What Rust type should I use for JSON numbers?
serde_json maps JSON integers to i64 and JSON floats to f64 by default, which matches the JSON specification's number range. You can manually narrow types to i32, u32, or f32 after generation if memory or FFI constraints require it. Avoid u64 for values that may be negative; the deserializer will return an error at runtime if the JSON value overflows the chosen type.
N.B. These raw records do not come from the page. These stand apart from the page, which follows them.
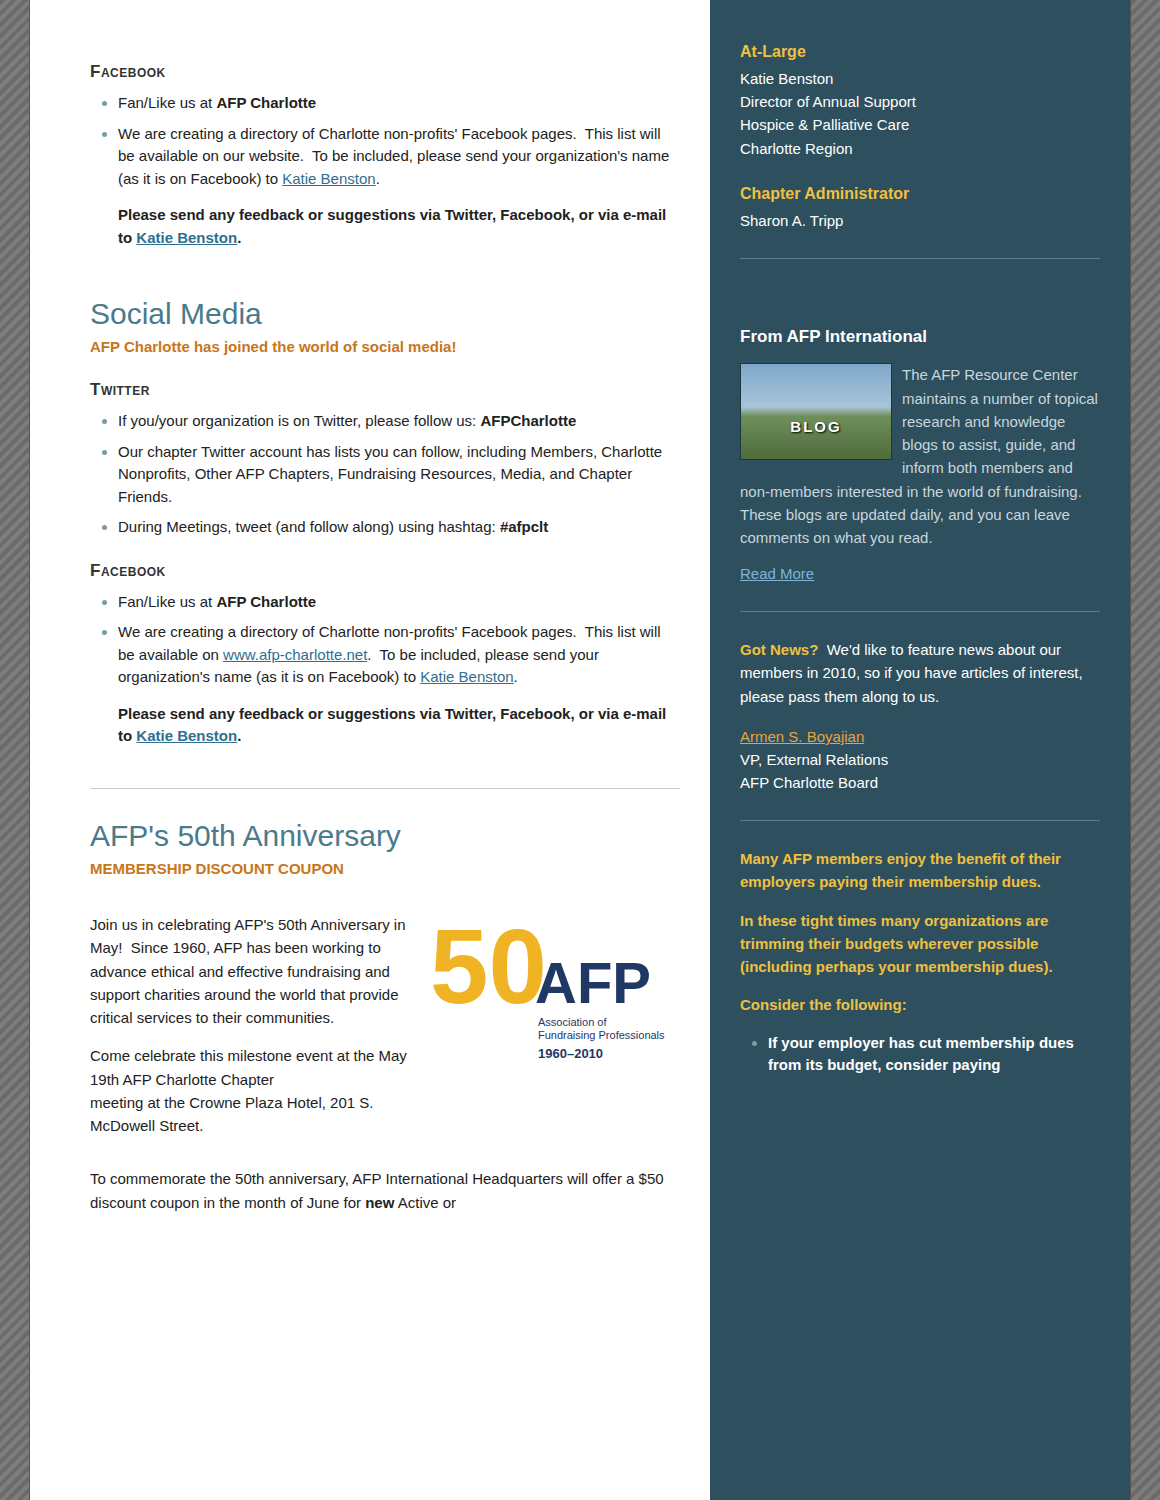Facebook
Fan/Like us at AFP Charlotte
We are creating a directory of Charlotte non-profits' Facebook pages. This list will be available on our website. To be included, please send your organization's name (as it is on Facebook) to Katie Benston.
Please send any feedback or suggestions via Twitter, Facebook, or via e-mail to Katie Benston.
Social Media
AFP Charlotte has joined the world of social media!
Twitter
If you/your organization is on Twitter, please follow us: AFPCharlotte
Our chapter Twitter account has lists you can follow, including Members, Charlotte Nonprofits, Other AFP Chapters, Fundraising Resources, Media, and Chapter Friends.
During Meetings, tweet (and follow along) using hashtag: #afpclt
Facebook
Fan/Like us at AFP Charlotte
We are creating a directory of Charlotte non-profits' Facebook pages. This list will be available on www.afp-charlotte.net. To be included, please send your organization's name (as it is on Facebook) to Katie Benston.
Please send any feedback or suggestions via Twitter, Facebook, or via e-mail to Katie Benston.
AFP's 50th Anniversary
MEMBERSHIP DISCOUNT COUPON
Join us in celebrating AFP's 50th Anniversary in May! Since 1960, AFP has been working to advance ethical and effective fundraising and support charities around the world that provide critical services to their communities.
Come celebrate this milestone event at the May 19th AFP Charlotte Chapter
meeting at the Crowne Plaza Hotel, 201 S. McDowell Street.
50 AFP Association of Fundraising Professionals 1960–2010
To commemorate the 50th anniversary, AFP International Headquarters will offer a $50 discount coupon in the month of June for new Active or
At-Large
Katie Benston
Director of Annual Support
Hospice & Palliative Care
Charlotte Region
Chapter Administrator
Sharon A. Tripp
From AFP International
BLOG
The AFP Resource Center maintains a number of topical research and knowledge blogs to assist, guide, and inform both members and non-members interested in the world of fundraising. These blogs are updated daily, and you can leave comments on what you read.
Read More
Got News? We'd like to feature news about our members in 2010, so if you have articles of interest, please pass them along to us.
Armen S. Boyajian
VP, External Relations
AFP Charlotte Board
Many AFP members enjoy the benefit of their employers paying their membership dues.
In these tight times many organizations are trimming their budgets wherever possible (including perhaps your membership dues).
Consider the following:
If your employer has cut membership dues from its budget, consider paying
Can I deserialize JSON arrays with mixed types into Rust?
Rust's type system requires homogeneous Vec<T> for arrays, so mixed-type JSON arrays (e.g., [1, "text", true]) cannot be directly typed as Vec<T>. Use Vec<serde_json::Value> to accept any JSON value, then match on the variant at runtime. If the array is always one type at runtime but the sample was mixed, override the generated type to Vec<YourType> after inspection.